In Gunn v. Minton, the Supreme Court held that federal courts do not have exclusive jurisdiction over patent malpractice claims. Under 28 USC § 1338(a), federal courts have exclusive jurisdiction over cases “arising under any Act of Congress relating to patents,” but the Court determined that patent malpractice claims do not arise under the patent laws.
The Alleged Malpractice
Gunn represented Minton in a patent infringement case, where Minton’s patent was found invalid under the on-sale bar provisions of 35 USC § 102(b). In a motion for reconsideration, Gunn/Minton argued for the first time that the sale at issue did not fall under the on-sale bar because it was an experimental use. The district court denied the motion and the Federal Circuit agreed that the “experimental use” argument had been waived.
Minton brought a malpractice claim in Texas state court, alleging that Gunn’s failure to raise the “experimental use” argument earlier led to the verdict against him. Gunn defended on the basis that the sale was not an experimental use, and so Minton would have lost the patent infringement case even if the issue had been raised earlier. The state court agreed with Gunn, noting that Minton “had put forward ‘less than a scintilla of proof’” on that issue.
In his appeal to the Texas Court of Appeals, Minton argued that the state court’s decision should be vacated because it lacked jurisdiction over his malpractice claim, because his claim “was based on an alleged error in a patent case,” and so “arises under” the patent laws, such that federal courts have exclusive jurisdiction. (Was Minton going to charge his new attorney with malpractice for filing his malpractice case in state court?) The Texas Court of Appeals disagreed, and affirmed the state court on the merits. The Supreme Court of Texas reversed in a divided decision, citing Federal Circuit precedent that supports exclusive federal court jurisdiction over patent malpractice claims.
The Grable Test
Legal malpractice usually is a state law cause of action, but patent malpractice claims can involve substantive issues of patent law. To determine whether those patent law issues confer federal court jurisdiction, the U.S. Supreme Court applied its four-part test from Grable & Sons Metal Products, Inc. v. Darue Engineering & Mfg.:
[F]ederal jurisdiction over a state law claim will lie if a federal issue is: (1) necessarily raised, (2) actually disputed, (3) substantial, and (4) capable of resolution in federal court without disrupting the federal-state balance approved by Congress.
In the Gunn case, as in most patent malpractice cases, the substantive patent law issue was both (1) necessarily raised and (2) actually disputed.
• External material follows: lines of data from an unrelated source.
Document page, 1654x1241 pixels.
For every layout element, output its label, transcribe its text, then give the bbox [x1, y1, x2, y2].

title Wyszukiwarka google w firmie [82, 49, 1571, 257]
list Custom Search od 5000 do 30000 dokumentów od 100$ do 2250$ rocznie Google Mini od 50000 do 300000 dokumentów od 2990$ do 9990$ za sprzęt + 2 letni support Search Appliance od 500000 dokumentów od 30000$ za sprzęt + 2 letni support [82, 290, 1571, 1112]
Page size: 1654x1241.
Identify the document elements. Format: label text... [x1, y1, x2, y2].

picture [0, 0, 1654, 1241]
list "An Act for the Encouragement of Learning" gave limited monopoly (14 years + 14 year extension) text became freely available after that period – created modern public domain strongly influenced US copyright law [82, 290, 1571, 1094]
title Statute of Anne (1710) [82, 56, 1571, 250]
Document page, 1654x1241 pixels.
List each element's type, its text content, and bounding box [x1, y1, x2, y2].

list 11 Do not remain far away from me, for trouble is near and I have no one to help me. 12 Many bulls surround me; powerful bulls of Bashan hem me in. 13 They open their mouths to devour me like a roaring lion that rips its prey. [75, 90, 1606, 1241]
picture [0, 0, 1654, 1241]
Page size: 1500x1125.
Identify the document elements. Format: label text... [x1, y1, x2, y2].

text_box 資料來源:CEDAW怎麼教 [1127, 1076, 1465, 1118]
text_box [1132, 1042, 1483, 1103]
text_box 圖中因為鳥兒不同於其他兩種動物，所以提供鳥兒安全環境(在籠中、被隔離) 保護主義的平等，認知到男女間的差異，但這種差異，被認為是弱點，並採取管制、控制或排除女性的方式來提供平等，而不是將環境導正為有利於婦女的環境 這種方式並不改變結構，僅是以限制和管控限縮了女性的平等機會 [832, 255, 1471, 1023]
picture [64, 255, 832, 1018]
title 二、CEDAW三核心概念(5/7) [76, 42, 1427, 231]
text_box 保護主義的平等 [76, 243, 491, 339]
However, the Court explained that the issue was not “substantial” as that term is used in the Grable test. The Court explained that the requirement that a federal issue be “substantial” is not assessed from the perspective of the parties, but only is satisfied if substantial federal interests are at stake, e.g., if the issue is important “to the federal system as a whole.”
The Court noted several reasons why this requirement is not met for patent malpractice cases:
- The state court’s decision will not affect the outcome of the prior federal patent litigation or the validity (etc.) of the patent(s) at issue.
- Federal courts will not be bound by any state court decisions on patent law issues.
- The USPTO will not be bound by any state court decisions on patent law issues.
The Court rejected the argument that “federal courts’ greater familiarity with patent law” justifies federal court jurisdiction.
[T]he possibility that a state court will incorrectly resolve a state claim is not, by itself, enough to trigger the federal courts’ exclusive patent jurisdiction, even if the potential error finds its root in a misunderstanding of patent law.
The Court concluded:
There is no doubt that resolution of a patent issue in the context of a state legal malpractice action can be vitally important to the particular parties in that case. But something more, demonstrating that the question is significant to the federal system as a whole, is needed. That is missing here.
Having found that the “substantial” prong of the Grable test was not met, the Court found that the fourth prong also was not met. Indeed, the Court noted that states “have ‘a special responsibility for maintaining standards among members of the licensed professions.’” The Court concluded:
We have no reason to suppose that Congress—in establishing exclusive federal jurisdiction over patent cases—meant to bar from state courts state legal malpractice claims simply because they require resolution of a hypothetical patent issue.
Shooting Down Federal Expertise
While the specific outcome in this case makes sense, I am troubled by the Supreme Court’s dismissal of the value of having patent law issues resolved by courts who are “well-versed” in those interests. If I ever have to defend my professional conduct against charges of malpractice, I certainly would want the court to understand the complexities of patent law. Further, this decision abrogates Federal Circuit case law supporting federal jurisdiction over patent malpractice claims, including the two Federal Circuit Decisions that the Texas Supreme Court had relied upon. I also find it interesting that the Court concludes its opinion by citing a case from “a century ago” (1912), which was long before both the 1952 Patent Act and the Federal Circuit came into existence.